- **DIRECTIONS FOR THIS TASK**: Give back exactly the lines of the material below that start at the line containing "For businesses seeking" and end at the line containing "until 2030. The signed agreement thus ent", and no others.
-- EXTRACTED INFORMATION follows --
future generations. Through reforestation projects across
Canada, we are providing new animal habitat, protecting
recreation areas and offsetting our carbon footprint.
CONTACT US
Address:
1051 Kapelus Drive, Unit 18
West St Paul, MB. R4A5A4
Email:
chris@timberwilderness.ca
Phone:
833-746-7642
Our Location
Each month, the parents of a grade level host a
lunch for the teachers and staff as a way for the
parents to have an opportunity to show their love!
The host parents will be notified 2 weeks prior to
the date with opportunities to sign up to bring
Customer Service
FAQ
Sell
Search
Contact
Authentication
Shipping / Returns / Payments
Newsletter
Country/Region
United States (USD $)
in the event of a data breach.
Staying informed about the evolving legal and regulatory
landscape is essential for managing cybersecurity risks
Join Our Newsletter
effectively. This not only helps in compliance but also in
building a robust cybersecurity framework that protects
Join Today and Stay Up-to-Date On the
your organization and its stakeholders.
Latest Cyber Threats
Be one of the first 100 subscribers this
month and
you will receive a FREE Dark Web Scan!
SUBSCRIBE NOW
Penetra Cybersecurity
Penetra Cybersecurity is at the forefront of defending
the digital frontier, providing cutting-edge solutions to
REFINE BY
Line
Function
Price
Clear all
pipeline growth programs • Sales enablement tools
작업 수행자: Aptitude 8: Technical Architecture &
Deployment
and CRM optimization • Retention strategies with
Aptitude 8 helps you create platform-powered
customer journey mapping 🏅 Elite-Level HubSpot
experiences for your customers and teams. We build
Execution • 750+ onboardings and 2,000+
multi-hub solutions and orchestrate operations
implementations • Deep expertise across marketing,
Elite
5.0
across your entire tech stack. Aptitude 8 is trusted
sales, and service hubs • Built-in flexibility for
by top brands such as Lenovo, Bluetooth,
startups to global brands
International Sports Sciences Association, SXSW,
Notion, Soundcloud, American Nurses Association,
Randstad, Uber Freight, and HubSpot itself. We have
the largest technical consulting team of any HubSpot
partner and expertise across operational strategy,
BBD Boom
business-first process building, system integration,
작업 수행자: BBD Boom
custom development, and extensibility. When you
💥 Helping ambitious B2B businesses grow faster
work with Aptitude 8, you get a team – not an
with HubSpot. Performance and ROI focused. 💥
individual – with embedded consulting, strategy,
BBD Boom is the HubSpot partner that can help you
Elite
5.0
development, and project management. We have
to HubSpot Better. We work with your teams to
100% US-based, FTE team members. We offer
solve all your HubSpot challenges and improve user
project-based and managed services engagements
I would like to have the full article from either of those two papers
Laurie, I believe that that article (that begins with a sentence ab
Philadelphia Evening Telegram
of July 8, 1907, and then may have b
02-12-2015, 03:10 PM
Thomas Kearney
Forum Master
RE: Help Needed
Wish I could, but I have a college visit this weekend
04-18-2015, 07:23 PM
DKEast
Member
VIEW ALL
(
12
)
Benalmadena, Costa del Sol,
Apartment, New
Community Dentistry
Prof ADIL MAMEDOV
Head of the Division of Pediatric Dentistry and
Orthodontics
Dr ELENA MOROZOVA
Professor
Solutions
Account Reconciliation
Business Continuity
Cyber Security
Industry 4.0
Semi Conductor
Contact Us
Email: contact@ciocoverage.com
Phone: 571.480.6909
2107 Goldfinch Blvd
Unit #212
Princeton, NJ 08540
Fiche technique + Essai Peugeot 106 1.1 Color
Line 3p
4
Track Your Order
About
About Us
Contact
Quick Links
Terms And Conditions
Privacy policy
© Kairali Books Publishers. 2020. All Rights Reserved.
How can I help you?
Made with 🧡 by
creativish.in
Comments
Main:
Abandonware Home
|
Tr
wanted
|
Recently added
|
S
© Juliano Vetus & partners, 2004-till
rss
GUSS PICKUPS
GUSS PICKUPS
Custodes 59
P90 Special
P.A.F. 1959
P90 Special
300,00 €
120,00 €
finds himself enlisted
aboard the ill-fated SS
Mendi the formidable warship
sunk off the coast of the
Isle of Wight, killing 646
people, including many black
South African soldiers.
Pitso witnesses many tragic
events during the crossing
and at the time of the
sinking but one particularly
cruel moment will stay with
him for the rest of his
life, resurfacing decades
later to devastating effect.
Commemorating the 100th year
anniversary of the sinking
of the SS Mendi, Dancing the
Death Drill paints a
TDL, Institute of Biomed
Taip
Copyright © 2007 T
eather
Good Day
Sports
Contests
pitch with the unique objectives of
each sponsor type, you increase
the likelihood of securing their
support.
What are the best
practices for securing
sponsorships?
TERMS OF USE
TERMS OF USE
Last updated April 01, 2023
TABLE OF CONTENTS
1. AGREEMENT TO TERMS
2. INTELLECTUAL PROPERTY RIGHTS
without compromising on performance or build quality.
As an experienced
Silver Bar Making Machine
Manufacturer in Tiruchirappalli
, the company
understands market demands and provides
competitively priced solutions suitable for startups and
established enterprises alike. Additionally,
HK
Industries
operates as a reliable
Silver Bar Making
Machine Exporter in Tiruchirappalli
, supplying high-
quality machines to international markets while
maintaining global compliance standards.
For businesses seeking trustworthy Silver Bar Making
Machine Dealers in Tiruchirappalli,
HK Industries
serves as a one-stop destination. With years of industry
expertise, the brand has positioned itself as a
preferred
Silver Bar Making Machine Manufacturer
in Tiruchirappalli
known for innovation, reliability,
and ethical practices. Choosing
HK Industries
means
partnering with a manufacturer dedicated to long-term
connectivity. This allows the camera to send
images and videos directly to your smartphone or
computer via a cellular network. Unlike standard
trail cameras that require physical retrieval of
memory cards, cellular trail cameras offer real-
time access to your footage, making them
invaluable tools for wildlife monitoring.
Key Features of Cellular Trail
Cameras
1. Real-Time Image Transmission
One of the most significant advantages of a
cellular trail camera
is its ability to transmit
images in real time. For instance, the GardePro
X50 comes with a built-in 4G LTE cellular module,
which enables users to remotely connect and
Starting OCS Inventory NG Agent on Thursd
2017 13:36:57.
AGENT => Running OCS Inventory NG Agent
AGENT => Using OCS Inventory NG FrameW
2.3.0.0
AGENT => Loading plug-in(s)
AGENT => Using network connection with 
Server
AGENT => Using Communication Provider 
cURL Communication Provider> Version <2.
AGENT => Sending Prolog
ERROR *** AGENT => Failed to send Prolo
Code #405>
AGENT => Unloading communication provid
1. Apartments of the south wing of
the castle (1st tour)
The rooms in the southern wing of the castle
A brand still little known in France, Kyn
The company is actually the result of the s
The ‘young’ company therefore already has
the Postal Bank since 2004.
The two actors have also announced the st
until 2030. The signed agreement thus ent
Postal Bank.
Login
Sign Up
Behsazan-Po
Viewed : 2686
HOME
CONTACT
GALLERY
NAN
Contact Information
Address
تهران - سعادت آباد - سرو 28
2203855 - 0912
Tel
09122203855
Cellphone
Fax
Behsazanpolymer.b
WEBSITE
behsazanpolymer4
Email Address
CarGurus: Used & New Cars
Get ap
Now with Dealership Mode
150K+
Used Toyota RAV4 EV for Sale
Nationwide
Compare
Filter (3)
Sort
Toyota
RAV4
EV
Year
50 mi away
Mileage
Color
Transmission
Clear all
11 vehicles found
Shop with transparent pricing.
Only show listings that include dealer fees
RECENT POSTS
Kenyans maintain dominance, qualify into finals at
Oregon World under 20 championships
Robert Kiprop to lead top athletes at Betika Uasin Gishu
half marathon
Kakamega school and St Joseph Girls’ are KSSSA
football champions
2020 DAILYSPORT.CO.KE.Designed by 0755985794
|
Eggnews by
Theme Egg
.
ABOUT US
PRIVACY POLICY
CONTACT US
-- EXTRACTED INFORMATION concluded --
- **OUTPUT OF THE EXERCISE**:
For businesses seeking trustworthy Silver Bar Making
Machine Dealers in Tiruchirappalli,
HK Industries
serves as a one-stop destination. With years of industry
expertise, the brand has positioned itself as a
preferred
Silver Bar Making Machine Manufacturer
in Tiruchirappalli
known for innovation, reliability,
and ethical practices. Choosing
HK Industries
means
partnering with a manufacturer dedicated to long-term
connectivity. This allows the camera to send
images and videos directly to your smartphone or
computer via a cellular network. Unlike standard
trail cameras that require physical retrieval of
memory cards, cellular trail cameras offer real-
time access to your footage, making them
invaluable tools for wildlife monitoring.
Key Features of Cellular Trail
Cameras
1. Real-Time Image Transmission
One of the most significant advantages of a
cellular trail camera
is its ability to transmit
images in real time. For instance, the GardePro
X50 comes with a built-in 4G LTE cellular module,
which enables users to remotely connect and
Starting OCS Inventory NG Agent on Thursd
2017 13:36:57.
AGENT => Running OCS Inventory NG Agent
AGENT => Using OCS Inventory NG FrameW
2.3.0.0
AGENT => Loading plug-in(s)
AGENT => Using network connection with 
Server
AGENT => Using Communication Provider 
cURL Communication Provider> Version <2.
AGENT => Sending Prolog
ERROR *** AGENT => Failed to send Prolo
Code #405>
AGENT => Unloading communication provid
1. Apartments of the south wing of
the castle (1st tour)
The rooms in the southern wing of the castle
A brand still little known in France, Kyn
The company is actually the result of the s
The ‘young’ company therefore already has
the Postal Bank since 2004.
The two actors have also announced the st
until 2030. The signed agreement thus ent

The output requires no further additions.